You are right in saying that the manner of sampling is critical, but also the statistical manipulation of the data can get you almost any result you want. In the table above, three dialects can be classified Germanic languages and thus bring up the total for that group (it still won’t be first, as Wiki claims).
Finally, France is just beginning to deal directly with immigrant groups and their languages. For a long time and by some convoluted logic, there were no “minority” groups and minority dialects in France with all French simply being French.

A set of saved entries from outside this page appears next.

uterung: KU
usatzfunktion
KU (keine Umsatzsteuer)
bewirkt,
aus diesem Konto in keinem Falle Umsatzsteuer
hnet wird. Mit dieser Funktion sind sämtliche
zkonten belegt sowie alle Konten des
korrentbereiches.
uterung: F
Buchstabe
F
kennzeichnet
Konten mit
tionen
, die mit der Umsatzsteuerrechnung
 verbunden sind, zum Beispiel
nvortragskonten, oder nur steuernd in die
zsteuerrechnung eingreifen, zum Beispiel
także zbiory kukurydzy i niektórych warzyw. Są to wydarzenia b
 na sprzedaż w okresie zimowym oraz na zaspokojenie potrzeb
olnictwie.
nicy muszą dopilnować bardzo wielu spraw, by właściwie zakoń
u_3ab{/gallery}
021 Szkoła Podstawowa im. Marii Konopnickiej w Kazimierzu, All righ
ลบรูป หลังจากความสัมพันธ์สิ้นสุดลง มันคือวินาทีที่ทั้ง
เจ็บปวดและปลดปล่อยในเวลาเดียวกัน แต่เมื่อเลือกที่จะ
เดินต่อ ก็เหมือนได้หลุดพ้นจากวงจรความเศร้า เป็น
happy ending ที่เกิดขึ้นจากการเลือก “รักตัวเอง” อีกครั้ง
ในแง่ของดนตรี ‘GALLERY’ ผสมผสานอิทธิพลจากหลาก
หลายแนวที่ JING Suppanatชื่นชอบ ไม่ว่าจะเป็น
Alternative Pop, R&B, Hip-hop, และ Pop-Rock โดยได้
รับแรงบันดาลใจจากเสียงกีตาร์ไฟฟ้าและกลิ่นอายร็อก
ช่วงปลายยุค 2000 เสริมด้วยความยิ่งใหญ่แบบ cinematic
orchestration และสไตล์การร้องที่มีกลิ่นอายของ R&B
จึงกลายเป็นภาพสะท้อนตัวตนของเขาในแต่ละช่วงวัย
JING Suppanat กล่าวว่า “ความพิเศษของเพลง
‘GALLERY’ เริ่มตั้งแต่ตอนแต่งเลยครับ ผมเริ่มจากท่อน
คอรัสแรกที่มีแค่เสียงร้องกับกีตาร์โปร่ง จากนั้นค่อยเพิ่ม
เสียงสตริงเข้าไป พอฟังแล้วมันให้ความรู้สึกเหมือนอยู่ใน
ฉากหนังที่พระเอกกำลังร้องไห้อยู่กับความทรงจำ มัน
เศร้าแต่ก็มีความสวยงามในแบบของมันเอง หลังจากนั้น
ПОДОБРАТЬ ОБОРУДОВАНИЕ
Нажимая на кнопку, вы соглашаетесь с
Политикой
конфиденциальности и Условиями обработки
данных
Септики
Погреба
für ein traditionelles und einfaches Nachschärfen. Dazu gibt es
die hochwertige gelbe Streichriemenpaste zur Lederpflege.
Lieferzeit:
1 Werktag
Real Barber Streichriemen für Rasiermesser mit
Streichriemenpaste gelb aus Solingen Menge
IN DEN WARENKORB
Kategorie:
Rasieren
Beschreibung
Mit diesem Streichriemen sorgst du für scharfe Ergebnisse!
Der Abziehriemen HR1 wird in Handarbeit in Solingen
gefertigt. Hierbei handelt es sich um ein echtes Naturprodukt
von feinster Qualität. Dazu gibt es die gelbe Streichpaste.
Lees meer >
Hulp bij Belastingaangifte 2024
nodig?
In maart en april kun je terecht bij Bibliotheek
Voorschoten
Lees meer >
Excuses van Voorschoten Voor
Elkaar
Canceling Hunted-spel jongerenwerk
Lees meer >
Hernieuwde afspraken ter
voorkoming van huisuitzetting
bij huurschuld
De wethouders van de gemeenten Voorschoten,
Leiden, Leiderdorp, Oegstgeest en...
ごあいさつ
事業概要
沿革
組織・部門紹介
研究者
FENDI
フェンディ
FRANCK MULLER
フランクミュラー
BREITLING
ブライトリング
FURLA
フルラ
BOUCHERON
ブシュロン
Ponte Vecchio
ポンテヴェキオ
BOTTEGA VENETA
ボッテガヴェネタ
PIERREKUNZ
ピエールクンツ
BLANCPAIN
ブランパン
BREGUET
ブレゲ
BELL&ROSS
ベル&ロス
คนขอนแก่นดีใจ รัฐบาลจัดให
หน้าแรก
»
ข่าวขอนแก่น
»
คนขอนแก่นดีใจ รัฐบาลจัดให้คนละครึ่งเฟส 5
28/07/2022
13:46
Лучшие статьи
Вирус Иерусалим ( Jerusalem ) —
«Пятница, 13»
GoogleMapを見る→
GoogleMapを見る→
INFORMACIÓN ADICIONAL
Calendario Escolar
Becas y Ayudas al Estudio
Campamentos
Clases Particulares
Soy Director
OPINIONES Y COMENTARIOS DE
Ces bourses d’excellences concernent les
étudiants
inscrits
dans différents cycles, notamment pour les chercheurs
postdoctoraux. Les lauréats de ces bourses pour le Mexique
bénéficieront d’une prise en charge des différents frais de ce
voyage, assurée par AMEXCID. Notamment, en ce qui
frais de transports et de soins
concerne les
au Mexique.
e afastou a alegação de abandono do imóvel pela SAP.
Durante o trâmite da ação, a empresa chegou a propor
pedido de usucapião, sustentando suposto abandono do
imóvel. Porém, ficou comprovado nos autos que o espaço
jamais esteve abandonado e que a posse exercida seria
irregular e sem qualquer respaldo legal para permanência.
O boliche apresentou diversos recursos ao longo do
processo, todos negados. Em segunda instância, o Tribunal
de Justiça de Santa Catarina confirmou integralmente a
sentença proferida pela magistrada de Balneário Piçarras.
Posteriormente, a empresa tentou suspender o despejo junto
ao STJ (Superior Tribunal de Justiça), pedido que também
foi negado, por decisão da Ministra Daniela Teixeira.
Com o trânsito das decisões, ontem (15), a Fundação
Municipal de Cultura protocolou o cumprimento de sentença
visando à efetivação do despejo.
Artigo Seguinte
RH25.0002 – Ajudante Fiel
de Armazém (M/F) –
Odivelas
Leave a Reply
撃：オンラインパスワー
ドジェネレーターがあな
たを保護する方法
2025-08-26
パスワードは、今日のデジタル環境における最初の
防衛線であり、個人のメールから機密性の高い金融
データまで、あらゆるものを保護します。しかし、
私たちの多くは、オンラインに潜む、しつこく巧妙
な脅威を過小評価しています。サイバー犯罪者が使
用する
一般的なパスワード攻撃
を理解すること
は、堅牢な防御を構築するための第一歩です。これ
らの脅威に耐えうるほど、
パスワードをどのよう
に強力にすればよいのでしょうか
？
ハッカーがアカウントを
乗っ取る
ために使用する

“En France, les expressions telles que minorités nationales, minorités historiques et langues minoritaires sont exclues du vocabulaire «politiquement correct» français et du discours officiel, mais l’expression langues régionales est d’usage courant, ce qui les différencie des «langues étrangères» et des «langues immigrantes». Officiellement, que le français n'est pas «la langue d'un groupe distinct des autres», mais celle de tous les multiples groupes qui vivent et parlent en France. Autrement dit, il n'y a pas de «minorités» en France, puisque tous les individus sont des Français.”
(In France, expressions like national minorities, historical minorities and minority languages are not “politically correct” and are not part of official discourse, rather “regional languages” is used to differentiate the latter from foreign and immigrant languages. Officially, French is not the language of a separate group, but that of many groups who live and speak in France. In other words, there are no minorities in France, since all individuals are French.)
http://www.tlfq.ulaval.ca/axl/Europe/france-1demo.htm
http://www.dglf.culture.gouv.fr/lang-reg/rapport_cerquiglini/langues-france.html
Personally, I think that the Arabic and North African dialects (Berber in particular) have been vastly under counted.